* [EXERCISE DETAILS]:
All records need to be reproduced exactly. Keep every word as it is.

----

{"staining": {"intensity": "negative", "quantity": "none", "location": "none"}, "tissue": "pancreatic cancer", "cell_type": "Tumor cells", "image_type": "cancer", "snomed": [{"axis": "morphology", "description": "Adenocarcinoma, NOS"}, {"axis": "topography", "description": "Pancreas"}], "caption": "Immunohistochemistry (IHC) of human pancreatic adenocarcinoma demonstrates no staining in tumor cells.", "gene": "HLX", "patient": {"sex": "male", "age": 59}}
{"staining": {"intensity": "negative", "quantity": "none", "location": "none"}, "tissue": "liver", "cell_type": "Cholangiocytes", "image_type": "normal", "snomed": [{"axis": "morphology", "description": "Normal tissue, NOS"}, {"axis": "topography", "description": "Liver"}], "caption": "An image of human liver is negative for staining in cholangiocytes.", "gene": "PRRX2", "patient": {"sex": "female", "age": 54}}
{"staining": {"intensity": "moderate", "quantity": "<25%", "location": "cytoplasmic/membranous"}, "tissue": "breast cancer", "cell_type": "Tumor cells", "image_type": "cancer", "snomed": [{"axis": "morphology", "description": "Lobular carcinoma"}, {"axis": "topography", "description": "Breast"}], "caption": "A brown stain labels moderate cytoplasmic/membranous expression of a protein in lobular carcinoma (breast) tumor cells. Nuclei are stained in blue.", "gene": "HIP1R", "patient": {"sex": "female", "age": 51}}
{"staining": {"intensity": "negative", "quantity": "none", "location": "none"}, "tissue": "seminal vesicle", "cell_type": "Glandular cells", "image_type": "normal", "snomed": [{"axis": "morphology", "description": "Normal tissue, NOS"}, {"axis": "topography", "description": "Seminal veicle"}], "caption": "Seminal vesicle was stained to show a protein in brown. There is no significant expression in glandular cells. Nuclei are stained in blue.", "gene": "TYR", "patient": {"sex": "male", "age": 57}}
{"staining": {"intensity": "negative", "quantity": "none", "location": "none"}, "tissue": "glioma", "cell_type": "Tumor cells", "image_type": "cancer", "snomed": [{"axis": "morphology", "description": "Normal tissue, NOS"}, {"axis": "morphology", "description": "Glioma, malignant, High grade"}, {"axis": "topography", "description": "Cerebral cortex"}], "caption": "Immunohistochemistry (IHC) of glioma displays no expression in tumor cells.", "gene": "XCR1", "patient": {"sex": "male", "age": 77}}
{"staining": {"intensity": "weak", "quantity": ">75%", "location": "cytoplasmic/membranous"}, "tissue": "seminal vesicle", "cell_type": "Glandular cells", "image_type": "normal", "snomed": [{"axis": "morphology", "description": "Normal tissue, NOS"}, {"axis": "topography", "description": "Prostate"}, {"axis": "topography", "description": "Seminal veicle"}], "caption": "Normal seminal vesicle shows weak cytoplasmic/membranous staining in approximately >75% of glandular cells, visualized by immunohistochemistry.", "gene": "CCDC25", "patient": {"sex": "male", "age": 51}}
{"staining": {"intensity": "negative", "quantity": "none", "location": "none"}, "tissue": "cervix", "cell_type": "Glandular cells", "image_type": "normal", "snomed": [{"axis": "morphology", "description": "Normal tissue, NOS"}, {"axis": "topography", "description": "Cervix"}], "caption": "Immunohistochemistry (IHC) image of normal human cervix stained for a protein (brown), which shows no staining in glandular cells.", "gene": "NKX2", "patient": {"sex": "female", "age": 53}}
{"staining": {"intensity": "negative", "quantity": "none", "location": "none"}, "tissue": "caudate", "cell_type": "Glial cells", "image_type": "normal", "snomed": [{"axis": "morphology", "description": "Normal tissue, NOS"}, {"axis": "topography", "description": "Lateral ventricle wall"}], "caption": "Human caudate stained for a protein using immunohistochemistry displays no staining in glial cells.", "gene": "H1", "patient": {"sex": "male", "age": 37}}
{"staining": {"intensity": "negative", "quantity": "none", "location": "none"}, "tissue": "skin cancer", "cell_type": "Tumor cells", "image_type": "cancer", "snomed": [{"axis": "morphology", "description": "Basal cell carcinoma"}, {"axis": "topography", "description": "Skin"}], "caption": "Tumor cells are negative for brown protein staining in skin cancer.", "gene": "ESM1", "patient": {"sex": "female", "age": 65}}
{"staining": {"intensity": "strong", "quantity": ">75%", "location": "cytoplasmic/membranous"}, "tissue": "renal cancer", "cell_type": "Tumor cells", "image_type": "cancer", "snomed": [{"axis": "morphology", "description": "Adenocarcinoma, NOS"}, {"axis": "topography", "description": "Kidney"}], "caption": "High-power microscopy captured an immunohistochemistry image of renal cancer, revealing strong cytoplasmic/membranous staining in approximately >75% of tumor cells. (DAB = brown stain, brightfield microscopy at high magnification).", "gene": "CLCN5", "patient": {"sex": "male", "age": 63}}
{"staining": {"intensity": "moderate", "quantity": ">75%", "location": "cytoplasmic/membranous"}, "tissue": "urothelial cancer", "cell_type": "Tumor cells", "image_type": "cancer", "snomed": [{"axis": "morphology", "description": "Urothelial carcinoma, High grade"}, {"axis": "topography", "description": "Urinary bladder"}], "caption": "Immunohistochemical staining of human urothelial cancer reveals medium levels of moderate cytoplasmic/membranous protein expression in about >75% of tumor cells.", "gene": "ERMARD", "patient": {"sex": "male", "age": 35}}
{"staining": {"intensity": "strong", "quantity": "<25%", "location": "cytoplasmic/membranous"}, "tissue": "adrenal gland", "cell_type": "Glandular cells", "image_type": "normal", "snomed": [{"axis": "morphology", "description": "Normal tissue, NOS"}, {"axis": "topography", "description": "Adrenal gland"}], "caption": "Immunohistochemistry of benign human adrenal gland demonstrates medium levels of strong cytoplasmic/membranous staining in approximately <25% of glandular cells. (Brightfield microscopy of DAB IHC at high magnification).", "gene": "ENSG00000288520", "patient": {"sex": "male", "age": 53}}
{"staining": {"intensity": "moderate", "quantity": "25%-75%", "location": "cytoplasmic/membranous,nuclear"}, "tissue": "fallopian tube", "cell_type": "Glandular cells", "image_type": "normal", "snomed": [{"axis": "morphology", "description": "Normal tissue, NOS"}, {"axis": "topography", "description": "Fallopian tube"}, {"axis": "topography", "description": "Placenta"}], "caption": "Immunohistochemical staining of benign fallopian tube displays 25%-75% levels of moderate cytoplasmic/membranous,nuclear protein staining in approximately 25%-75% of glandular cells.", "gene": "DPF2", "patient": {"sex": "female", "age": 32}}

----

* [SOLUTION TO THIS TASK]:
{"staining": {"intensity": "negative", "quantity": "none", "location": "none"}, "tissue": "pancreatic cancer", "cell_type": "Tumor cells", "image_type": "cancer", "snomed": [{"axis": "morphology", "description": "Adenocarcinoma, NOS"}, {"axis": "topography", "description": "Pancreas"}], "caption": "Immunohistochemistry (IHC) of human pancreatic adenocarcinoma demonstrates no staining in tumor cells.", "gene": "HLX", "patient": {"sex": "male", "age": 59}}
{"staining": {"intensity": "negative", "quantity": "none", "location": "none"}, "tissue": "liver", "cell_type": "Cholangiocytes", "image_type": "normal", "snomed": [{"axis": "morphology", "description": "Normal tissue, NOS"}, {"axis": "topography", "description": "Liver"}], "caption": "An image of human liver is negative for staining in cholangiocytes.", "gene": "PRRX2", "patient": {"sex": "female", "age": 54}}
{"staining": {"intensity": "moderate", "quantity": "<25%", "location": "cytoplasmic/membranous"}, "tissue": "breast cancer", "cell_type": "Tumor cells", "image_type": "cancer", "snomed": [{"axis": "morphology", "description": "Lobular carcinoma"}, {"axis": "topography", "description": "Breast"}], "caption": "A brown stain labels moderate cytoplasmic/membranous expression of a protein in lobular carcinoma (breast) tumor cells. Nuclei are stained in blue.", "gene": "HIP1R", "patient": {"sex": "female", "age": 51}}
{"staining": {"intensity": "negative", "quantity": "none", "location": "none"}, "tissue": "seminal vesicle", "cell_type": "Glandular cells", "image_type": "normal", "snomed": [{"axis": "morphology", "description": "Normal tissue, NOS"}, {"axis": "topography", "description": "Seminal veicle"}], "caption": "Seminal vesicle was stained to show a protein in brown. There is no significant expression in glandular cells. Nuclei are stained in blue.", "gene": "TYR", "patient": {"sex": "male", "age": 57}}
{"staining": {"intensity": "negative", "quantity": "none", "location": "none"}, "tissue": "glioma", "cell_type": "Tumor cells", "image_type": "cancer", "snomed": [{"axis": "morphology", "description": "Normal tissue, NOS"}, {"axis": "morphology", "description": "Glioma, malignant, High grade"}, {"axis": "topography", "description": "Cerebral cortex"}], "caption": "Immunohistochemistry (IHC) of glioma displays no expression in tumor cells.", "gene": "XCR1", "patient": {"sex": "male", "age": 77}}
{"staining": {"intensity": "weak", "quantity": ">75%", "location": "cytoplasmic/membranous"}, "tissue": "seminal vesicle", "cell_type": "Glandular cells", "image_type": "normal", "snomed": [{"axis": "morphology", "description": "Normal tissue, NOS"}, {"axis": "topography", "description": "Prostate"}, {"axis": "topography", "description": "Seminal veicle"}], "caption": "Normal seminal vesicle shows weak cytoplasmic/membranous staining in approximately >75% of glandular cells, visualized by immunohistochemistry.", "gene": "CCDC25", "patient": {"sex": "male", "age": 51}}
{"staining": {"intensity": "negative", "quantity": "none", "location": "none"}, "tissue": "cervix", "cell_type": "Glandular cells", "image_type": "normal", "snomed": [{"axis": "morphology", "description": "Normal tissue, NOS"}, {"axis": "topography", "description": "Cervix"}], "caption": "Immunohistochemistry (IHC) image of normal human cervix stained for a protein (brown), which shows no staining in glandular cells.", "gene": "NKX2", "patient": {"sex": "female", "age": 53}}
{"staining": {"intensity": "negative", "quantity": "none", "location": "none"}, "tissue": "caudate", "cell_type": "Glial cells", "image_type": "normal", "snomed": [{"axis": "morphology", "description": "Normal tissue, NOS"}, {"axis": "topography", "description": "Lateral ventricle wall"}], "caption": "Human caudate stained for a protein using immunohistochemistry displays no staining in glial cells.", "gene": "H1", "patient": {"sex": "male", "age": 37}}
{"staining": {"intensity": "negative", "quantity": "none", "location": "none"}, "tissue": "skin cancer", "cell_type": "Tumor cells", "image_type": "cancer", "snomed": [{"axis": "morphology", "description": "Basal cell carcinoma"}, {"axis": "topography", "description": "Skin"}], "caption": "Tumor cells are negative for brown protein staining in skin cancer.", "gene": "ESM1", "patient": {"sex": "female", "age": 65}}
{"staining": {"intensity": "strong", "quantity": ">75%", "location": "cytoplasmic/membranous"}, "tissue": "renal cancer", "cell_type": "Tumor cells", "image_type": "cancer", "snomed": [{"axis": "morphology", "description": "Adenocarcinoma, NOS"}, {"axis": "topography", "description": "Kidney"}], "caption": "High-power microscopy captured an immunohistochemistry image of renal cancer, revealing strong cytoplasmic/membranous staining in approximately >75% of tumor cells. (DAB = brown stain, brightfield microscopy at high magnification).", "gene": "CLCN5", "patient": {"sex": "male", "age": 63}}
{"staining": {"intensity": "moderate", "quantity": ">75%", "location": "cytoplasmic/membranous"}, "tissue": "urothelial cancer", "cell_type": "Tumor cells", "image_type": "cancer", "snomed": [{"axis": "morphology", "description": "Urothelial carcinoma, High grade"}, {"axis": "topography", "description": "Urinary bladder"}], "caption": "Immunohistochemical staining of human urothelial cancer reveals medium levels of moderate cytoplasmic/membranous protein expression in about >75% of tumor cells.", "gene": "ERMARD", "patient": {"sex": "male", "age": 35}}
{"staining": {"intensity": "strong", "quantity": "<25%", "location": "cytoplasmic/membranous"}, "tissue": "adrenal gland", "cell_type": "Glandular cells", "image_type": "normal", "snomed": [{"axis": "morphology", "description": "Normal tissue, NOS"}, {"axis": "topography", "description": "Adrenal gland"}], "caption": "Immunohistochemistry of benign human adrenal gland demonstrates medium levels of strong cytoplasmic/membranous staining in approximately <25% of glandular cells. (Brightfield microscopy of DAB IHC at high magnification).", "gene": "ENSG00000288520", "patient": {"sex": "male", "age": 53}}
{"staining": {"intensity": "moderate", "quantity": "25%-75%", "location": "cytoplasmic/membranous,nuclear"}, "tissue": "fallopian tube", "cell_type": "Glandular cells", "image_type": "normal", "snomed": [{"axis": "morphology", "description": "Normal tissue, NOS"}, {"axis": "topography", "description": "Fallopian tube"}, {"axis": "topography", "description": "Placenta"}], "caption": "Immunohistochemical staining of benign fallopian tube displays 25%-75% levels of moderate cytoplasmic/membranous,nuclear protein staining in approximately 25%-75% of glandular cells.", "gene": "DPF2", "patient": {"sex": "female", "age": 32}}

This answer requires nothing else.